_TASKS TO PERFORM:_
**1)** Translate this sentence from the passage on TLRs and IL-6 into Spanish: "IL-6 also promotes B cell differentiation toward IgG-producing plasma cells."
**2)** Answer these questions using the passage on TLRs and IL-6:
(a) Which TLR does hyaluronan primarily act through to stimulate B cell production of IL-6 and TGFβ?
(b) How many amino acids make up the IL-6 glycoprotein?
(c) What is IL-6 signaling via the sIL-6R called?
### EXCERPTED TEXT
Toll-like receptors (TLRs), receptors utilized by innate immune system, appear to be involved in SSc. TLRs recognize exogenous pathogen-associated molecular patterns and endogenous damage-associated molecular patterns. An endogenous ligand of TLR4, S100A8/A9 complex, is found to be increased in plasma from patients with SSc by proteomics analysis.9 TLR agonists appear to contribute to fibrosis. Hyaluronan, a component of ECM and enhanced in mouse skin with bleomycin-induced fibrosis, stimulates B cell production of IL-6 and TGFβ primarily through TLR4.10 TLR8 stimulation by ssRNA increases the production of TIMP-1 in monocytes from SSc patients or healthy controls, and thus inhibits the breakdown of ECM.3 Nucleosome, which can stimulate TLR9, induces T cell expression of IL-4 and IL-17, and B cell Ig production.11 Serum nucleosome levels are elevated in SSc, and TLR9 is upregulated in T cells and B cells from SSc patients.11 TLR7 and TLR9 induce type I IFN-regulated genes, such as Siglec in SSc monocytes, and Siglec expression is increased in tissue macrophages in SSc.12

IL-6

IL-6, a 184-aminoacid glycoprotein, is a pleiotropic cytokine produced by various cell types, predominantly macrophages and fibroblasts. IL-6 binds to IL-6 receptor (IL-6R), which is transmembrane (tIL-6R) or soluble (sIL-6R), and constitutes the α subunit of the receptor. IL-6 bound to tIL-6R or sIL-6R recruits two molecules of glycoprotein 130 (gp130). gp130 constitutes the β subunit of the complex and is the signal-transducing subunit of the receptor. IL-6R is expressed on hepatocytes, on subpopulations of leukocytes, and on megakaryocytes, whereas gp130 is ubiquitously expressed. Other IL-6 family cytokine members, such as leukemia inhibitory factor, IL-11, oncostatin M, ciliary neurotrophic factor, cardiotrophin-1, IL-27, and IL-35 bind to their specific α subunit of receptors and mediate their signal transduction via the common gp130 β subunit.

IL-6 induces hepatocyte production of acute-phase proteins, such as CRP, serum amyloid A, haptoglobin, fibrinogen, and α1-antichymotrypsin, whereas it reduces the production of albumin and transferrin. IL-6 also induces the production of hepcidin, which blocks the iron transporter ferroportin-1 in gut and thus reduces serum iron levels. In bone marrow, IL-6 promotes maturation of megakaryocytes and release of platelets into the circulation.13 IL-6 also plays an important role in adaptive immunity. IL-6 in combination with TGFβ induces Th17 differentiation from naïve CD4 T cells, and inhibits TGFβ-induced Tregs differentiation. IL-6 also promotes B cell differentiation toward IgG-producing plasma cells. IL-6 signaling via the sIL-6R is called trans-signaling and mediates predominantly pro-inflammatory signals, whereas IL-6 signaling via the tIL-6R is called classic signaling and mediates regulatory/anti-inflammatory signals.1315 For instance, transgenic mice overexpressing soluble gp130 which specifically blocks sIL-6R exhibit no inflammatory processes.16

IL-6 is a unique cytokine in two ways: first, it acts on cells that do not express IL-6R, and second, unlike other cytokines, its binding to sIL-6R exerts an agonist effect.
######
### RECORDS SUPPLIED
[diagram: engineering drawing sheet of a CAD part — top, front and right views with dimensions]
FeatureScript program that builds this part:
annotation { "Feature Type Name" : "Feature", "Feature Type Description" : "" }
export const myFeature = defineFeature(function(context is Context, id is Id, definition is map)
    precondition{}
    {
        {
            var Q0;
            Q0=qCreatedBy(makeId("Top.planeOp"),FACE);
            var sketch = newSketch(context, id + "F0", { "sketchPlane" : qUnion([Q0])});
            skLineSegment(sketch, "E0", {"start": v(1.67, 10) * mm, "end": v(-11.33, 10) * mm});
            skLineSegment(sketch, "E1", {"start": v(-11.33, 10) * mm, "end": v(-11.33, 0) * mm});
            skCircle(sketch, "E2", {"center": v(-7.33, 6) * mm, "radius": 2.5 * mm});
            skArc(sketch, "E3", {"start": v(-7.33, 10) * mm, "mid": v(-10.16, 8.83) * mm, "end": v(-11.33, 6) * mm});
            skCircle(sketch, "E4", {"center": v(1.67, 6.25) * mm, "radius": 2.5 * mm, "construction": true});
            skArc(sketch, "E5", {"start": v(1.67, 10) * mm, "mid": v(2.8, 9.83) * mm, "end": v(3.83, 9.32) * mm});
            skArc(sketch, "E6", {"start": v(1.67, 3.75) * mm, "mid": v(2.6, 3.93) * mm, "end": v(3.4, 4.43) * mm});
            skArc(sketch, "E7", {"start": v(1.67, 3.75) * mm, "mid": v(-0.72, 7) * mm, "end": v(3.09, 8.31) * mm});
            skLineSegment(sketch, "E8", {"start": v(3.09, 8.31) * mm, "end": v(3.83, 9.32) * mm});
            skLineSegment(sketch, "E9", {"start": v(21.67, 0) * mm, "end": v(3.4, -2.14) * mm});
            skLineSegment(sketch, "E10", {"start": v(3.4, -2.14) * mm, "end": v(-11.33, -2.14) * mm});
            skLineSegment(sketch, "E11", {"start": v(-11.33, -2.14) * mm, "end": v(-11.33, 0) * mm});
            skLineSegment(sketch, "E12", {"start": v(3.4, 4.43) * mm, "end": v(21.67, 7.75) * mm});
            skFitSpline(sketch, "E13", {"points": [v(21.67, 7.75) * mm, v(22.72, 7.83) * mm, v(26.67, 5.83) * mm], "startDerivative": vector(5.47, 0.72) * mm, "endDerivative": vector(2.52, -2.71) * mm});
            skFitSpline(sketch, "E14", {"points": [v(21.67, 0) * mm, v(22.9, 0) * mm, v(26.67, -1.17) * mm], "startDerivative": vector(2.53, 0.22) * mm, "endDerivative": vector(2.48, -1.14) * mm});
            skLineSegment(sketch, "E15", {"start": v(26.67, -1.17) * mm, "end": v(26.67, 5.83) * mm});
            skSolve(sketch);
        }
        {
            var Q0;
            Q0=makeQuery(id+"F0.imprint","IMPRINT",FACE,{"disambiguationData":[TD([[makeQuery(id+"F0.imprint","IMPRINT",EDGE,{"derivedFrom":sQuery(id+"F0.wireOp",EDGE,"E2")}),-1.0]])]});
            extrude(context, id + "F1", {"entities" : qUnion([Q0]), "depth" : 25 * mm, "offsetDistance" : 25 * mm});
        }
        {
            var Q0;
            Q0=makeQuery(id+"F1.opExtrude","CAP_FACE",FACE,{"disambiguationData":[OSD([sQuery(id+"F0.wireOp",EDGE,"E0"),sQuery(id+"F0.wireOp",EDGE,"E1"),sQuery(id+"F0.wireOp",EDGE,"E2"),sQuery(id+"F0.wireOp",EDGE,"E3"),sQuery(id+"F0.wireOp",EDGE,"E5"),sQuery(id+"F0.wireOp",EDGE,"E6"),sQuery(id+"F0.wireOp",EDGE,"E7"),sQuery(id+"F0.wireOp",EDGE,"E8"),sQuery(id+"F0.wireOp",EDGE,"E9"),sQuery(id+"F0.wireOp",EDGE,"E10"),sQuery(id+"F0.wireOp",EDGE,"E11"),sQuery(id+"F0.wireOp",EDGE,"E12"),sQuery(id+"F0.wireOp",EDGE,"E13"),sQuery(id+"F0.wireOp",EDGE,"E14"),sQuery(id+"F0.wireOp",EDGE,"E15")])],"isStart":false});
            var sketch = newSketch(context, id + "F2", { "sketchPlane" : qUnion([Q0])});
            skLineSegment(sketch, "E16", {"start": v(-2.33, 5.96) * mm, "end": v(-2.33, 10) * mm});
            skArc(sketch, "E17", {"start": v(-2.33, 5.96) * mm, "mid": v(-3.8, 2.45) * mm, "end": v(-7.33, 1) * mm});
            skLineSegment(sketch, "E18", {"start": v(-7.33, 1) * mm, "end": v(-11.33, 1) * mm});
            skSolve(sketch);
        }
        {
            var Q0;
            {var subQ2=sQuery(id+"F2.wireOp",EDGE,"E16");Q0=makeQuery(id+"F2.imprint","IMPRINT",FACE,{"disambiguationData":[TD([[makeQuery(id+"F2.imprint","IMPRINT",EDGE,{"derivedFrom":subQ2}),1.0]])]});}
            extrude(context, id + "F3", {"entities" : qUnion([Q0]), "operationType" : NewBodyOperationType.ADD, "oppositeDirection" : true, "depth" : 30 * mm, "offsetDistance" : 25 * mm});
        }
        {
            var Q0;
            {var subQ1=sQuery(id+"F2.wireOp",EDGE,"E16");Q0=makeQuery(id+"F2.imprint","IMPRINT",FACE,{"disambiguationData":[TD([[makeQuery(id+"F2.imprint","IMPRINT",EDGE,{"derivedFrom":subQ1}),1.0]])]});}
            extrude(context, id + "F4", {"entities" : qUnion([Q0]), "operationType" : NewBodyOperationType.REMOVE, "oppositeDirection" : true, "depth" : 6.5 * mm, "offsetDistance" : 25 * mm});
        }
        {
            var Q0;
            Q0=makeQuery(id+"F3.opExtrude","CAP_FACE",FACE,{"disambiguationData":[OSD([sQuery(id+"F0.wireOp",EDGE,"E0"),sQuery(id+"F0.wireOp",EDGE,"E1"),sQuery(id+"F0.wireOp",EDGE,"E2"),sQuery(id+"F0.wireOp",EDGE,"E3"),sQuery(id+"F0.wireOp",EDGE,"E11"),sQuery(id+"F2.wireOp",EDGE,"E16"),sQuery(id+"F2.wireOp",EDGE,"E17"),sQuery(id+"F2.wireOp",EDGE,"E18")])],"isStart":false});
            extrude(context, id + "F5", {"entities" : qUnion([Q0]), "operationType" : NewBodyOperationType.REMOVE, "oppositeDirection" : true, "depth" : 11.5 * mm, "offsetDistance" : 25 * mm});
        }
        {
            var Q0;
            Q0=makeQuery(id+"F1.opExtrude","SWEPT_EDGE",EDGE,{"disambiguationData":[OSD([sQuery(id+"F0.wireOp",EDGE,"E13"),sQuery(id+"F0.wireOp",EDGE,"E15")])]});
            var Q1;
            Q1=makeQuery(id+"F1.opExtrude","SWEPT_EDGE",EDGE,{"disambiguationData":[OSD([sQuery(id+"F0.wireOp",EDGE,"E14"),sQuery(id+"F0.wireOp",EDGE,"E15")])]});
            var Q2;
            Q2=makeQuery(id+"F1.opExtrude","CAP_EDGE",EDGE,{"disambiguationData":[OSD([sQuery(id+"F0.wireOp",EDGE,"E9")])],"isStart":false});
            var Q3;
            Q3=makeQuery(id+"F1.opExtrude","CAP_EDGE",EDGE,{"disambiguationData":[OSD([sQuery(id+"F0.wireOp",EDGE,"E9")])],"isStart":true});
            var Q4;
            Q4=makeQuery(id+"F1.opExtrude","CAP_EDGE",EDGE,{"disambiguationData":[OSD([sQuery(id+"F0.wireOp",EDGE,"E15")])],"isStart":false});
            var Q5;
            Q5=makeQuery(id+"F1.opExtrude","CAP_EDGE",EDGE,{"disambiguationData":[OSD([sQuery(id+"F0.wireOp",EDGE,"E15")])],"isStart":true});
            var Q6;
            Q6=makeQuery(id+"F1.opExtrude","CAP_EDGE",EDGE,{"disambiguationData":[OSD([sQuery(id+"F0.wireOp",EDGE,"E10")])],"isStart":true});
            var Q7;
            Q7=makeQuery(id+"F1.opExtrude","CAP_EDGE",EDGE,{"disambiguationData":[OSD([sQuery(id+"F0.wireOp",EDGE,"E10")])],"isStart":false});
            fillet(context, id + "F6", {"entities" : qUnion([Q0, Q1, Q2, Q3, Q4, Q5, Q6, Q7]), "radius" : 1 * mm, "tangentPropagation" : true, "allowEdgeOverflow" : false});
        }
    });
######
_EXERCISE RESULTS:_
**1)** La IL-6 también promueve la diferenciación de las células B hacia células plasmáticas productoras de IgG.

**2)**
(a) TLR4
(b) 184
(c) Trans-signaling